In fact many people looking for a London rental are just this type of newcomers to the capital who want to “try before they buy” – the last thing they want to do is spend millions on a property only to discover that there is another neighbourhood they prefer.
“Not many buying agents offer rental services, but we think it is essential for people who don’t really know the city,” said Dell.
The Great Escape
During the height of the pandemic many people made the life changing decision to get out of London and head either to the leafy suburbs or – for those suddenly able to work from home – to the proper countryside or the coast.
Buyers moving from urban to rural locations has been one of the dominant trends of the pandemic. But, according to Knight Frank, the city centre exodus might be coming to an end. The number of offers accepted from UK buyers moving from urban to rural locations peaked at 28 per cent in January. By June it had dipped to 23 per cent as buyers started looking for locations that combined open space and good-sized homes with easy access to amenities. Black Brick’s Caspar Harvard-Walls comments, “When looking at the exodus out of London one has to consider that many of those who moved will have been planning to leave the Capital for some time, but the pandemic accelerated those plans. Those with families will have thought in great detail about schooling and travelling into the office as well as putting down roots in a new community. I very much doubt we will see this section of London’s leavers returning anytime soon. It is, however, those who saw Covid as an opportunity for a lifestyle change for whom there may be some buyer’s remorse depending on whether a return to the office has happened more quickly (and more frequently) than they first expected”.
One maturing location which ticks these boxes is Battersea Power Station, the multibillion pound regeneration of the south west London landmark. Its dedicated new tube station opened late last month (September 20). The Grade II* listed power station is slated to open next year, creating a new riverside destination with 100-or-so boutiques, bars, cafes, and restaurants, plus a six acre park and a program of cultural events.

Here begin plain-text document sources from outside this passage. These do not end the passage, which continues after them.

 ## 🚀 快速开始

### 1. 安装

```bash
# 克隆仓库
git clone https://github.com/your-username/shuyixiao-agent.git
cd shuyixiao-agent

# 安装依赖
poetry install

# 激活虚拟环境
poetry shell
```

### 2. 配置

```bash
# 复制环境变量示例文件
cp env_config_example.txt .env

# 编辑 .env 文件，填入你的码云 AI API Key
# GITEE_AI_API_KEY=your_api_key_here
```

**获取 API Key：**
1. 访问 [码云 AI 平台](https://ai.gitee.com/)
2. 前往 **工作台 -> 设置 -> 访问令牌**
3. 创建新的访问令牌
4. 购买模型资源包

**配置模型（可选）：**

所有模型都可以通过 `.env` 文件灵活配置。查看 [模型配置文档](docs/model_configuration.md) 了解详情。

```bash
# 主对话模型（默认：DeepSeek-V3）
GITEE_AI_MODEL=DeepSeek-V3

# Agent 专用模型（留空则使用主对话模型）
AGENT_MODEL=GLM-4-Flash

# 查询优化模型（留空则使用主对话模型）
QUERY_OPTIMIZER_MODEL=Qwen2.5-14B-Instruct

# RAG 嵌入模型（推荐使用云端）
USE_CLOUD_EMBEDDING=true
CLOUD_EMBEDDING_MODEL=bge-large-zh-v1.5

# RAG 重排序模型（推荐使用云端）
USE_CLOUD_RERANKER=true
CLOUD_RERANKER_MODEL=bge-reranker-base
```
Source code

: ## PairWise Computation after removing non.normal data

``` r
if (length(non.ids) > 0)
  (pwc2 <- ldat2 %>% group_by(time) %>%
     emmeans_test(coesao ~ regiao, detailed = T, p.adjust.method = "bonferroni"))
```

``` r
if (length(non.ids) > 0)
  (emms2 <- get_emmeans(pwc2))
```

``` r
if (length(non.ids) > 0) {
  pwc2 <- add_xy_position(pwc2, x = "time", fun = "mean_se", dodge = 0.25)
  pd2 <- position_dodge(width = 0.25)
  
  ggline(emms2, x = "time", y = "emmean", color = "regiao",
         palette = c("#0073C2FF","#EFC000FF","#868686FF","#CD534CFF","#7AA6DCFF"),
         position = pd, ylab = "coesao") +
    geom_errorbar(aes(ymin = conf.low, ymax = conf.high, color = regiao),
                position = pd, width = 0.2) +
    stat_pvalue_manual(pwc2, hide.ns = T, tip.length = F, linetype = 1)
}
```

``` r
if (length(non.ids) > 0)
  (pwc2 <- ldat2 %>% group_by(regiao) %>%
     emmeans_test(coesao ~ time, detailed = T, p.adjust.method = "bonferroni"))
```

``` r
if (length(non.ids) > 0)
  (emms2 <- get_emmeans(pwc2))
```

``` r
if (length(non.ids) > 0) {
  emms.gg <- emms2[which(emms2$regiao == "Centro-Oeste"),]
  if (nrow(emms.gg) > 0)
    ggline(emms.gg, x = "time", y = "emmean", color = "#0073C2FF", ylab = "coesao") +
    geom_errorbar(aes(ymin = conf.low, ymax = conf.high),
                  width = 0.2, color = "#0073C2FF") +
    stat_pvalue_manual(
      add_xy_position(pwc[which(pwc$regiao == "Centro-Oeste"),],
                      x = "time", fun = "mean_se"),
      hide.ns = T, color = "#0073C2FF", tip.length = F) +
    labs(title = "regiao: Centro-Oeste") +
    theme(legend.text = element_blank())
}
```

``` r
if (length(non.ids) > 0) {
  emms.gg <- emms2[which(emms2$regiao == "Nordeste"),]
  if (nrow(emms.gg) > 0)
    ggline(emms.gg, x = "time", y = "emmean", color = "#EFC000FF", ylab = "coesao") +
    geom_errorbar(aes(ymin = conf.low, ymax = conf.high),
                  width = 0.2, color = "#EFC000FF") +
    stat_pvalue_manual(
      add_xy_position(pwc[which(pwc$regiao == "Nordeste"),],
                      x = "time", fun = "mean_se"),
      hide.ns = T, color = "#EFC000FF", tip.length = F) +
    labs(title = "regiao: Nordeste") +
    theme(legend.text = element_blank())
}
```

Dell was not always a fan of the Battersea and Nine Elms regeneration project, which has created many thousands of new flats with prices comparable to a home on the other side of the river.
Now that building is starting to wind down, however, she has had a change of heart.
“By chance, one of my favourite clients happens to own a rare penthouse unit in the power station,” she explained. “I visited last month and the entire area blew me away. Battersea Power Station itself is of course impressive and steeped in history but what the developers have done with the surrounding area is outstanding in every way.”
Dell is referring to the carefully curated retailers already in situ in the area – there are some great shops and restaurants in the railway arches which surround the site, and if lockdown has taught us anything it is the importance of having plenty of amenities close to home.
Acquisition of the month: Games Road, Barnet, EN4 – £2,150,000
The challenge – Our clients were a Ukrainian family looking for a move in ready family house – they absolutely didn’t want to do any work, and they needed to be on a quiet street with good train links to central London and their children’s school in Hertfordshire.
The perfect conclusion – We found a fabulous, immaculate six bedroom detached house in a gated development. A nature reserve next door provided the peace and quiet, but there was a tube station within a short walk and a convenient school run too. Once the family had fallen in love with the house we negotiated £100,000 off the asking price which more than covered our fee.
The unfair advantage – With a wide search area these clients needed advice from buying agents with encyclopaedic local knowledge to help them home in on the perfect location.